Retinal Neurons: Window To The Brain
"We developed methods to separate the neurons from the glias," Barres recounted. "We could purify retinal neurons because they're a classical system for studying this regeneration problem. The retina is part of the brain, and retinal ganglion cells appear to have the same lack of regenerative ability. There's just one neuronal projection from the retina to the optic nerve. And we found a way to keep rat retinas alive in the culture dish, at different ages. Besides that, we transplanted the old and young neurons directly into a developing brain, to ask whether we would still see a difference, and we did. The old ones grew slowly, even with the developing brain, which would be a strong supporting environment for growth.
"That way we could directly ask: What is the ability of ganglion retinal cells at different ages to regrow their axons? And we found to our amazement an enormous difference in the capacity of young and old neurons to grow. The young neurons - 20 days into gestation - are able to regenerate axons at an incredibly rapid rate: 10 times quicker than the older eight-day postnatal neurons in the adult rats. That was the main finding of our Science paper.
"Its most important implication," Barres pointed out, "is that the failure of the brain to repair itself after injury has at least two explanations: one, that glial cells are inhibitory, but two, as our results indicate, that there's a second problem, which is that the older neurons of the CNS have lost the intrinsic ability to rapidly regenerate their axons. So even if we could develop drugs that overcame all this glial inhibition, we'd still have the problem that the neurons are going to grow slowly.
"In fact," Barres went on, "my grad student, Jeffrey Goldberg, calculated that if a drug is found that will now allow Christopher Reeves' axons to start growing back down his spinal cord, if those neurons grow at the same slow rate as our retinal neurons do, it would take 10 years for the axons to grow from the top of Christopher Reeves' spinal cord back down to the other end.
"Neurons intercommunicate via axons and dendrites.

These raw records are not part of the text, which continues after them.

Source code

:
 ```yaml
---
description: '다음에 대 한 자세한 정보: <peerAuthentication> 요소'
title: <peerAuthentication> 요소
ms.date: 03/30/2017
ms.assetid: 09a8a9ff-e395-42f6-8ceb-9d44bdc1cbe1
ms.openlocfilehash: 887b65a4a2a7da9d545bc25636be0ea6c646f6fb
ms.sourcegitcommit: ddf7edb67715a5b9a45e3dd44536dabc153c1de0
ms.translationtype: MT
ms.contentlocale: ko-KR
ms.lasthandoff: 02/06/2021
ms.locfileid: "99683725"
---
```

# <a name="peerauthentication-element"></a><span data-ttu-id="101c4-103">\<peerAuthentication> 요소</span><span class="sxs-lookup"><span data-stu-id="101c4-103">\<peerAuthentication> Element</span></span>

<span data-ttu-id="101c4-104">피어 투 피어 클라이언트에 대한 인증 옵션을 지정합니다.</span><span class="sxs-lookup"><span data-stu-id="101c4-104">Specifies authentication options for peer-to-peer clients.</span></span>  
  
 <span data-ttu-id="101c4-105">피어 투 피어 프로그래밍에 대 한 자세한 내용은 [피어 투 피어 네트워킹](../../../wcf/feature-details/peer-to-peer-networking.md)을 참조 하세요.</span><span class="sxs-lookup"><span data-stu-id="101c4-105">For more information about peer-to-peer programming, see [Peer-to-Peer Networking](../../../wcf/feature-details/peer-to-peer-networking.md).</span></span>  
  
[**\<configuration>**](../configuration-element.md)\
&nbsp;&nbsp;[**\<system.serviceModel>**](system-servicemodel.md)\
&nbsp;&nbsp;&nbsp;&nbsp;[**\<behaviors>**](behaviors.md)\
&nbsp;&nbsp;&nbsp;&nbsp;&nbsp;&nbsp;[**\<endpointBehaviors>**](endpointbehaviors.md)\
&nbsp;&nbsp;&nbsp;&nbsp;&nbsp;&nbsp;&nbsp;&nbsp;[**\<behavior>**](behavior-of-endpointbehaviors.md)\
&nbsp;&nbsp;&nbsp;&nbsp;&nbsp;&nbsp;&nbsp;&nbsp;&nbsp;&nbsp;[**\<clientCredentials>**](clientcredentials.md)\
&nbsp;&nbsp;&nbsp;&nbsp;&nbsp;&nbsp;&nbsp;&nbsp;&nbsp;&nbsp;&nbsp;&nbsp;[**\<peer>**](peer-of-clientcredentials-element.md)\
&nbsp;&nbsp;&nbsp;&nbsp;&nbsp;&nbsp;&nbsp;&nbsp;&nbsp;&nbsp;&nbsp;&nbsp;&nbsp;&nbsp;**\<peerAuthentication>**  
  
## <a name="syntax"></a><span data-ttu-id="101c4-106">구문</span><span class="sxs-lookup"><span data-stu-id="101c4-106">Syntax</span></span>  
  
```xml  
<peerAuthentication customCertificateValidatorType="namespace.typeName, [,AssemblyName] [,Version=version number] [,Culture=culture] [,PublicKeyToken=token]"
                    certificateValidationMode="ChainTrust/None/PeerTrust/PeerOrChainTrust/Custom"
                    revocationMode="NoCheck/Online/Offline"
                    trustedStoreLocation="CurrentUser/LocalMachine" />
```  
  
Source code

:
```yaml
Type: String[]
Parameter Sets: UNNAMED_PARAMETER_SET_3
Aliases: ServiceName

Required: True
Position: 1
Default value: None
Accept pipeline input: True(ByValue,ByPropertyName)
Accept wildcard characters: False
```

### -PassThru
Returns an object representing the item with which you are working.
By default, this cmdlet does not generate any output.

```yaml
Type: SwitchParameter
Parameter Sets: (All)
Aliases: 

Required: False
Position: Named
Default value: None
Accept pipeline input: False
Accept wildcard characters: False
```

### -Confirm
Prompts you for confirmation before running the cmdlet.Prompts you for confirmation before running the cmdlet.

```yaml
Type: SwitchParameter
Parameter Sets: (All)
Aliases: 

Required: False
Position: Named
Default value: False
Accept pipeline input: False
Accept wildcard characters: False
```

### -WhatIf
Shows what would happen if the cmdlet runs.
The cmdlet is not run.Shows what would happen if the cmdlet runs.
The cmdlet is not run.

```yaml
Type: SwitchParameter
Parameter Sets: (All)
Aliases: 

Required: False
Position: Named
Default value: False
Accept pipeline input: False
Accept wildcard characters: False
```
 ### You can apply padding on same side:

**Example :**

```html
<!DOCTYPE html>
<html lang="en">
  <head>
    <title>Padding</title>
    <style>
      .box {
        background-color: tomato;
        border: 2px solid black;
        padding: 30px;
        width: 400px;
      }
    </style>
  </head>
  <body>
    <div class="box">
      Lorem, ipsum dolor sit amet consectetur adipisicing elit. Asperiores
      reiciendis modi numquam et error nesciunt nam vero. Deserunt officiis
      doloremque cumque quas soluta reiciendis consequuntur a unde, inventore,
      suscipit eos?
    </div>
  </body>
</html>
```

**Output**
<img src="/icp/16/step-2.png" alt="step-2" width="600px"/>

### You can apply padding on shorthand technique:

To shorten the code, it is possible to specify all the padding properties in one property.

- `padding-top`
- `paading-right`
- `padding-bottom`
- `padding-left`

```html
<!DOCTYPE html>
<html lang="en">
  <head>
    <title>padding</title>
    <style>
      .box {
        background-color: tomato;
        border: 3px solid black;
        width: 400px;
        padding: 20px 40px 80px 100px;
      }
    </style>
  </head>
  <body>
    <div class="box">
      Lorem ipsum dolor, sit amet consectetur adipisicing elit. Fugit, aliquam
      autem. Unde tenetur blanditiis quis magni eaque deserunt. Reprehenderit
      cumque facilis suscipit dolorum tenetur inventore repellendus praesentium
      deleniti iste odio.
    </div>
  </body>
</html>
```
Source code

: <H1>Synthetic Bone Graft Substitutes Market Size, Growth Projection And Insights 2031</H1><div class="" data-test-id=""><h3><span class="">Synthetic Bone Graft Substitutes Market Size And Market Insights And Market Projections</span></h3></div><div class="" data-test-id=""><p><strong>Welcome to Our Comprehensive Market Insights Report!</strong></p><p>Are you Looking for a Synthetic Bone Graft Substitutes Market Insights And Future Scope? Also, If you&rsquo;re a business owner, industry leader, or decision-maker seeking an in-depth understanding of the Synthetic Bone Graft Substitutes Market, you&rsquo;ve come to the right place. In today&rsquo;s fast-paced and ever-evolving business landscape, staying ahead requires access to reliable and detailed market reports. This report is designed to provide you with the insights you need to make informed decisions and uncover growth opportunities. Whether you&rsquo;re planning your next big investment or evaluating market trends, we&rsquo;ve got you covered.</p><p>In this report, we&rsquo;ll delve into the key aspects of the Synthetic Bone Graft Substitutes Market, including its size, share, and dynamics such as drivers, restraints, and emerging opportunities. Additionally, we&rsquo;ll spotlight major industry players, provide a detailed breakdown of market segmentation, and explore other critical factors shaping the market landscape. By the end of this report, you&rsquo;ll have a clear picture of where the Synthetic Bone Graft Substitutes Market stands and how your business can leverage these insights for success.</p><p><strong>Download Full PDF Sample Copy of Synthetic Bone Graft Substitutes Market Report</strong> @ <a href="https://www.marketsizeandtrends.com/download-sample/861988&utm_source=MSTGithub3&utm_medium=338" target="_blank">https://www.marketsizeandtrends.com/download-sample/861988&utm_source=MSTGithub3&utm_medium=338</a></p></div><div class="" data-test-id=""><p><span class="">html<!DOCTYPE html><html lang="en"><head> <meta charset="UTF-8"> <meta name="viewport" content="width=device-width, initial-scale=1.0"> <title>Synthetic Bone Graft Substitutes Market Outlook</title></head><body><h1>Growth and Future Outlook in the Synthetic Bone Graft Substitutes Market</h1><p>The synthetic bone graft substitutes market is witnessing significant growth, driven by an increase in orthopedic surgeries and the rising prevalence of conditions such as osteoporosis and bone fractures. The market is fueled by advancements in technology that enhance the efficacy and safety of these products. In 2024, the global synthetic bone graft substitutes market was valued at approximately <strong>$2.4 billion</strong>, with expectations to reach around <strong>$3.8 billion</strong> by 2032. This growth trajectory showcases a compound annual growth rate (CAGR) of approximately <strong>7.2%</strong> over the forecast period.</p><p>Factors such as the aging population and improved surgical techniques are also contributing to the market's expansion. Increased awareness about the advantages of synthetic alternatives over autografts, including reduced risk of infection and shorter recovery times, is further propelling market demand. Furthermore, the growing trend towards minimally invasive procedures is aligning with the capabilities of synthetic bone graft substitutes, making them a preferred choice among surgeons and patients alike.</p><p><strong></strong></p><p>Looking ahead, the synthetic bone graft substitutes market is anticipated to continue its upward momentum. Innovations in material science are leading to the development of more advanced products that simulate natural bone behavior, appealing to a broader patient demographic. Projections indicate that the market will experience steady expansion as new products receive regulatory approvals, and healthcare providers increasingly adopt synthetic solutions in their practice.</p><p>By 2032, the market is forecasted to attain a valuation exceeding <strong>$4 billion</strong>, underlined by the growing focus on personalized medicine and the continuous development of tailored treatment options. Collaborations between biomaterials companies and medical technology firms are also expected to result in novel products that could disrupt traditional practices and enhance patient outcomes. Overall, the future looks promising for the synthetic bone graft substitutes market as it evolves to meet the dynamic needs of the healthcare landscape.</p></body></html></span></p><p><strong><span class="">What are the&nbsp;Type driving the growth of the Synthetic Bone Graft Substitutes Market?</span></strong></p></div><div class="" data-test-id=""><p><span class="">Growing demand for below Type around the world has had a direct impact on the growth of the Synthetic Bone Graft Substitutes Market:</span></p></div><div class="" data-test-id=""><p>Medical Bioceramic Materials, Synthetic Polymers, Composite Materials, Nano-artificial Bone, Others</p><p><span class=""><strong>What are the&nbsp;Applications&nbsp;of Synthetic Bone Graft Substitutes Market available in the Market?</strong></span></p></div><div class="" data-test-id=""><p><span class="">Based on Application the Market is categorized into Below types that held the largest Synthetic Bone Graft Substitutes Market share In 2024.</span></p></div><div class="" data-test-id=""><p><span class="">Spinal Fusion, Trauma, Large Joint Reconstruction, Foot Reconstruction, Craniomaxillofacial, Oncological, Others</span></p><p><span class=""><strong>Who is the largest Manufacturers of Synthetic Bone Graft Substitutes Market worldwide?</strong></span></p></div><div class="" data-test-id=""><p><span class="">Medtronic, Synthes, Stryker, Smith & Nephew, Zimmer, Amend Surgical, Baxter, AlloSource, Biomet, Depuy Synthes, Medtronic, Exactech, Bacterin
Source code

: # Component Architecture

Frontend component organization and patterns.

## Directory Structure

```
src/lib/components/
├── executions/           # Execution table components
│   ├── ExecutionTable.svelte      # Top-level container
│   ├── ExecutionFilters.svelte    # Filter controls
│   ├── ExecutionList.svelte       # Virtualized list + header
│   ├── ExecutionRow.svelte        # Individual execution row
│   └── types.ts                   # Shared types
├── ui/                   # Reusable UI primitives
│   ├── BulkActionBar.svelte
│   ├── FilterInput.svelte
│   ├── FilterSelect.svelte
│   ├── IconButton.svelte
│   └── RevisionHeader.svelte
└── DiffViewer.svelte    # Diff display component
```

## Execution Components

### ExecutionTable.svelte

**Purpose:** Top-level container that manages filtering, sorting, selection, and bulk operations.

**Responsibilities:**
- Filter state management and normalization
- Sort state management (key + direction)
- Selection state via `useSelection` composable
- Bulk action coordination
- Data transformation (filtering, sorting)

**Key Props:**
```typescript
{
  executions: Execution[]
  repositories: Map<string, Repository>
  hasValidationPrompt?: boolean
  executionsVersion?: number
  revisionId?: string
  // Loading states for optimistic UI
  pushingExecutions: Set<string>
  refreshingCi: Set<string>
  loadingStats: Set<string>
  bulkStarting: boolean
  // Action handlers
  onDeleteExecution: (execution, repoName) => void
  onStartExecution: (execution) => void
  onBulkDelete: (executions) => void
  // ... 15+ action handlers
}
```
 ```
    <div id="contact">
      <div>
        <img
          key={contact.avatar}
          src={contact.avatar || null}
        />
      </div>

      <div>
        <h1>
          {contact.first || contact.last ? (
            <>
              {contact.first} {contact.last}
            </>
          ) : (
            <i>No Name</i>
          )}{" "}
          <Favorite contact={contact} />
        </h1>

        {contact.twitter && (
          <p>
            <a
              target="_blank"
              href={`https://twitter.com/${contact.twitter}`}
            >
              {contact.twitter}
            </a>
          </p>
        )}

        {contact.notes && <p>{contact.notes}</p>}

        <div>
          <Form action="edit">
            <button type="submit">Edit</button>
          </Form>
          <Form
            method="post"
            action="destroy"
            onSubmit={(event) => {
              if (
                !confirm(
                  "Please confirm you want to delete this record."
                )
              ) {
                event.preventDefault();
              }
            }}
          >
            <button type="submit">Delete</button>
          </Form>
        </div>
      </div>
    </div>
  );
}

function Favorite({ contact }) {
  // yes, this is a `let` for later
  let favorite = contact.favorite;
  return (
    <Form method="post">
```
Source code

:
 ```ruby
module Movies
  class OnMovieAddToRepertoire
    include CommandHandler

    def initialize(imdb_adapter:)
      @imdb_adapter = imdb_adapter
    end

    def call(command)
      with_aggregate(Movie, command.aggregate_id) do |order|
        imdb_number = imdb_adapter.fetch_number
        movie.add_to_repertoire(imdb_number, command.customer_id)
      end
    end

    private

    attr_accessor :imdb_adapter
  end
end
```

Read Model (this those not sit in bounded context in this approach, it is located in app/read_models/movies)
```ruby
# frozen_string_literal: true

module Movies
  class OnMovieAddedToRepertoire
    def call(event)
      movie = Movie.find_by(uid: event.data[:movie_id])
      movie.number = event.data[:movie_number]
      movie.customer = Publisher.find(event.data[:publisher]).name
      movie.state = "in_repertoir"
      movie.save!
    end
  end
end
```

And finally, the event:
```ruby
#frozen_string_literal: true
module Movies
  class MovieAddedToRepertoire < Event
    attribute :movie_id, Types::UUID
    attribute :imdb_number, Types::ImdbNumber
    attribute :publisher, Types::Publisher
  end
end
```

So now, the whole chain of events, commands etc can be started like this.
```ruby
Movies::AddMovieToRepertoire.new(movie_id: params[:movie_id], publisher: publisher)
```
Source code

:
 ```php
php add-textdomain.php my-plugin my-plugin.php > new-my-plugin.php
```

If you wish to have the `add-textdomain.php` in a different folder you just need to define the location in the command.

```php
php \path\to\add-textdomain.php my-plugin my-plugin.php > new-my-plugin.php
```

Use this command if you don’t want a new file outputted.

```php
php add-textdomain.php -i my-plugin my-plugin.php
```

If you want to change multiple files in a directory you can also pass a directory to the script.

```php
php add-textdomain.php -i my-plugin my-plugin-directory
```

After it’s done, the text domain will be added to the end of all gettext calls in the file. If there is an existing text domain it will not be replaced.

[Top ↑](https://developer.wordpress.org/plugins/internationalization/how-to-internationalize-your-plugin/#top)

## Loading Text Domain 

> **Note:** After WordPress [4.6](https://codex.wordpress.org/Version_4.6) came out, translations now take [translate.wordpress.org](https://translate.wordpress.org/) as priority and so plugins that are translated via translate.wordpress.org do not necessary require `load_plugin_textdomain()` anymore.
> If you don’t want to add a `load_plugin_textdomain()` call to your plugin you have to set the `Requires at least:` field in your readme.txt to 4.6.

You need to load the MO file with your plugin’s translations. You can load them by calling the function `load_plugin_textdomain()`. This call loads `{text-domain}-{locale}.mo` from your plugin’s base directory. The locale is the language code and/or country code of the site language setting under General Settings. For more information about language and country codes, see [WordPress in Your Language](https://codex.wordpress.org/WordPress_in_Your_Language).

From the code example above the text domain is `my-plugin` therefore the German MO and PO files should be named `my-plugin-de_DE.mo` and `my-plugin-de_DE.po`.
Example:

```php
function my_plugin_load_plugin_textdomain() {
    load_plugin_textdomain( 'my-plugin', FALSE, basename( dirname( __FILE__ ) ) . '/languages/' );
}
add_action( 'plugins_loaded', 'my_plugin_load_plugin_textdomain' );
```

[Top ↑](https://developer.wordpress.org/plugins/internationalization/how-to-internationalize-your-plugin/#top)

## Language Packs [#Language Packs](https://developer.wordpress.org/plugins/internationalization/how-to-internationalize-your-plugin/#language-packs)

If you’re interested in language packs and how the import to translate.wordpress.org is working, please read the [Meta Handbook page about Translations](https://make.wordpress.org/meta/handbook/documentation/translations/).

Amacrine cells drive dendrites into growth mode. It also appears from our work that after the cells decide to shift from an axonal to a dendritic growth mode, that's a permanent change. It's apparently irreversible by any maneuver that we tried, to make the cell revert to its rapid growth mode. So we assume - if that's possible - it's going to involve some sort of molecular manipulation or drug."
If Molecules Can't Hack It, Try Drugs
"We're working very much in that direction," Barres said, "doing genomic experiments in which we are purifying large numbers of the old and new neurons, and extracting their RNA. Now, using microarray profiling, we're comparing genes expressed in the old, adult neurons, with the new prenatal ones. And whether any of the regions change as a result of aging, or of this axon-to-dendrite switch. We have identified at least 20 genes that turn on and off as a result of this shift. These are genes, as yet unpublished, expressed throughout the brain. Presumably, since this change appears to be a permanent one, we're going to have to find gene changes that account for this loss of ability. So we hope to zoom in fairly quickly on this molecular mechanism that turns off the regenerative ability.
"We think that a major implication of this work is that there may be important drug targets in neurons that will allow us to enhance the rate of regeneration of these axons. We certainly hope it will be a pill - a small molecule to evade the blood-brain barrier. And it should also be small because we know the targets are within the cell," Barres concluded, "so it would have to be a membrane-permeable drug in any case."